Records from a data source:
· · · · ·

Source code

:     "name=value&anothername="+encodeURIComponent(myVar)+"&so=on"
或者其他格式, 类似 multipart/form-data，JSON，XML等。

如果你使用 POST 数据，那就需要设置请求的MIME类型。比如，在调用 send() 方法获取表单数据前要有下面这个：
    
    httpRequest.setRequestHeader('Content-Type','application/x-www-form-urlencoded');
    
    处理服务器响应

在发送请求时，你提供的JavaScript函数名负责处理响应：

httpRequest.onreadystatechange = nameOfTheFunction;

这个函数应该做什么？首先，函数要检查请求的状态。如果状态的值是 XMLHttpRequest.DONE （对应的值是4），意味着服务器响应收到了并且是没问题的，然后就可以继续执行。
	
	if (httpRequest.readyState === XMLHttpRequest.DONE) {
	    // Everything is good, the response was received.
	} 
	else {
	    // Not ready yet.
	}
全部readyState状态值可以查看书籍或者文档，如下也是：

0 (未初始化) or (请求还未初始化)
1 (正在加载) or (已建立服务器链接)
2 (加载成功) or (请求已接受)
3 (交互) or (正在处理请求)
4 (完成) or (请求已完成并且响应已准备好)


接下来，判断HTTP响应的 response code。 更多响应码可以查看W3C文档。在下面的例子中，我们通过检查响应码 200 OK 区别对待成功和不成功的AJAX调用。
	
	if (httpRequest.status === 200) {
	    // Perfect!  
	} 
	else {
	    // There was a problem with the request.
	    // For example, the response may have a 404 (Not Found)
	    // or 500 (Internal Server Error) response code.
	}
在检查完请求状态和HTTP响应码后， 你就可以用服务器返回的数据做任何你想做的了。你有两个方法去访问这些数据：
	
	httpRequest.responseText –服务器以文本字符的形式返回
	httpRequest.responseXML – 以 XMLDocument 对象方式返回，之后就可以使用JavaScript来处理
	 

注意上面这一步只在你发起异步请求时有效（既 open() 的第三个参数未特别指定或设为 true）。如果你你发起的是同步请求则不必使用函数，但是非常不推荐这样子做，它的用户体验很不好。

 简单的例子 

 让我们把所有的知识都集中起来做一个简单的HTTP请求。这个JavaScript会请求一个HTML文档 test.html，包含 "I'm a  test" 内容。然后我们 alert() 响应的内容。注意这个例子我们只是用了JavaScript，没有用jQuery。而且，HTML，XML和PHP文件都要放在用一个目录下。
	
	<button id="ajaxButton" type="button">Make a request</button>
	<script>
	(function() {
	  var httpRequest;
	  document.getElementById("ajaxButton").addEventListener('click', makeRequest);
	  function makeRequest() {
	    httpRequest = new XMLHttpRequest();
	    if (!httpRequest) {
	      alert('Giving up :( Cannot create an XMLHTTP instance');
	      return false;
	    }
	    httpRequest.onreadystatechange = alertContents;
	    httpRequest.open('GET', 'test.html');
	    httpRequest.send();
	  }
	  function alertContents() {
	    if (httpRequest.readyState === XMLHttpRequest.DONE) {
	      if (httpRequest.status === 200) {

· · · · ·

* Directions for this task *
Reproduce the items verbatim, starting at their first line and ending with the line that contains "在发送请求时，你提供的JavaScript函数名负责处理响应：".

* Exercise response *
Source code

:     "name=value&anothername="+encodeURIComponent(myVar)+"&so=on"
或者其他格式, 类似 multipart/form-data，JSON，XML等。

如果你使用 POST 数据，那就需要设置请求的MIME类型。比如，在调用 send() 方法获取表单数据前要有下面这个：
    
    httpRequest.setRequestHeader('Content-Type','application/x-www-form-urlencoded');
    
    处理服务器响应

在发送请求时，你提供的JavaScript函数名负责处理响应：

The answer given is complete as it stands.